** DIRECTION **
Pull out every line in the rows below that contains the string "collection". Matches must have the same capitalization.

** RECORDS SUPPLIED **
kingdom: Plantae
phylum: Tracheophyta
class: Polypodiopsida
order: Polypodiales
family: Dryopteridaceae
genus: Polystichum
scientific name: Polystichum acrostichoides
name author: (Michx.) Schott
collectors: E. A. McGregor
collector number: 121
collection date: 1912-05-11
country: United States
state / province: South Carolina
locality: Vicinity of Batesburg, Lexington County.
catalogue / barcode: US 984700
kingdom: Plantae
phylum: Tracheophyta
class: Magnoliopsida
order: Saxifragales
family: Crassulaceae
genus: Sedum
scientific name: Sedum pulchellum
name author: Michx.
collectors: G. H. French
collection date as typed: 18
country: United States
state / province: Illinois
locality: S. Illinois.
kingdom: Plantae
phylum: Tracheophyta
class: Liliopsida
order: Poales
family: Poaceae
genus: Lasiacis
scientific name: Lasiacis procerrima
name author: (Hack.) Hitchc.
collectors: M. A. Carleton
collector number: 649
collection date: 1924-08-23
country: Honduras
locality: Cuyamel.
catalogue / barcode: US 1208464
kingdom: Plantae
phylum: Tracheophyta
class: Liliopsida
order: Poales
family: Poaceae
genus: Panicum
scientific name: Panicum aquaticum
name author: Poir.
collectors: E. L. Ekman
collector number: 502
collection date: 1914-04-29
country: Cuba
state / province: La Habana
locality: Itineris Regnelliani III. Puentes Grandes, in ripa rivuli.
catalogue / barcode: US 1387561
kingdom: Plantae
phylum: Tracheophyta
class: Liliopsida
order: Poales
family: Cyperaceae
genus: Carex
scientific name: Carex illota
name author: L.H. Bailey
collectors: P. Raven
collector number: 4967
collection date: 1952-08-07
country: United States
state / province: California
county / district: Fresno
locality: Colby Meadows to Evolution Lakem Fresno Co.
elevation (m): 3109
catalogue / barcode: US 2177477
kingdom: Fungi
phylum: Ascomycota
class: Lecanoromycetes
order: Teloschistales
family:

** WRITTEN SOLUTION **
collection date: 1912-05-11
collection date as typed: 18
collection date: 1924-08-23
collection date: 1914-04-29
collection date: 1952-08-07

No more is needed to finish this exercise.